Mendagri Dorong Kolaborasi Kejar Target Pemulihan Pascabencana Sumatra

Mendagri Dorong Kolaborasi Kejar Target Pemulihan Pascabencana Sumatra

Liputan6.com, Jakarta – Menteri Dalam Negeri (Mendagri) Muhammad Tito Karnavian selaku Ketua Satuan Tugas (Satgas) Percepatan Rehabilitasi dan Rekonstruksi Pascabencana Aceh, Sumatera Utara, dan Sumatera Barat meminta seluruh menteri Kabinet Merah Putih untuk segera memberikan perhatian dan melakukan langkah percepatan pemulihan.

Hal tersebut terutama di wilayah yang belum sepenuhnya pulih dari sisi pemerintahan, infrastruktur, kesehatan, pendidikan, serta sosial ekonomi.

“Menteri Perdagangan, Menteri Pertanian, Menteri Perindustrian, Menteri UMKM, Menteri Ekonomi Kreatif, ini tolonglah ini bisa dibantu supaya mereka bisa hidup kembali terutama pasarnya juga warung-warungnya, UMKM-nya, ini perlu kerja keras,” kata Tito pada saat rapat koordinasi (rakor) lintas kementerian/lembaga di Kantor Kementerian Dalam Negeri (Kemendagri), Jakarta, Kamis (15/1/2026).
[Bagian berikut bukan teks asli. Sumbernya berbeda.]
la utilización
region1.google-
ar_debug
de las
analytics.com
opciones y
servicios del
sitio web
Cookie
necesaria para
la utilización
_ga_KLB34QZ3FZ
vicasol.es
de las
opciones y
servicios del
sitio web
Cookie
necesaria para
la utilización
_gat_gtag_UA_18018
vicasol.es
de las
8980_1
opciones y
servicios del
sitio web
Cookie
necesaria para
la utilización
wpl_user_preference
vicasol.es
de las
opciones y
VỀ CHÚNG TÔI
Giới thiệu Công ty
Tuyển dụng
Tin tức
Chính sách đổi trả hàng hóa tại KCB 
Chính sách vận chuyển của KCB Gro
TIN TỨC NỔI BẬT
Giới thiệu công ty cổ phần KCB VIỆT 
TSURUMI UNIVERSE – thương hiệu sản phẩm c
Dalam rakor yang berlangsung selama hampir empat jam tersebut, dibahas sejumlah indikator pemulihan bencana yang masih memerlukan perhatian berbagai kementerian dan lembaga, khususnya di tiga provinsi terdampak di Sumatra.

Sejumlah indikator utama, seperti tata kelola pemerintahan, layanan publik di sektor kesehatan dan pendidikan, akses darat, serta pemulihan ekonomi dan sosial, dinilai masih perlu dipercepat, terutama di daerah yang terdampak paling parah.

Dalam kesempatan itu, Tito menegaskan bahwa semangat gotong royong menjadi kunci percepatan rehabilitasi dan rekonstruksi pascabencana Sumatera. Ia optimistis kolaborasi antara pemerintah pusat, pemerintah daerah (Pemda), dan organisasi nonpemerintah akan mempercepat pemulihan di tiga daerah terdampak bencana.

Ia juga menyampaikan apresiasi kepada berbagai lembaga nonpemerintah yang telah turun langsung membantu masyarakat di wilayah-wilayah terdampak, terutama di daerah pegunungan Aceh, seperti Dompet Dhuafa, Palang Merah Indonesia, Dewan Masjid Indonesia, Nahdlatul Ulama, Muhammadiyah, dan Yayasan Buddha Tzu Chi Indonesia.

“Banyak sekali saya ketemu di gunung-gunung, di Bener Meriah, di Aceh, Aceh Tamiang, mereka bekerja. Saya lihat mereka enggak banyak pemberitaan, mereka bekerja. Tapi sangat dirasakan membantu [masyarakat],” kata Tito.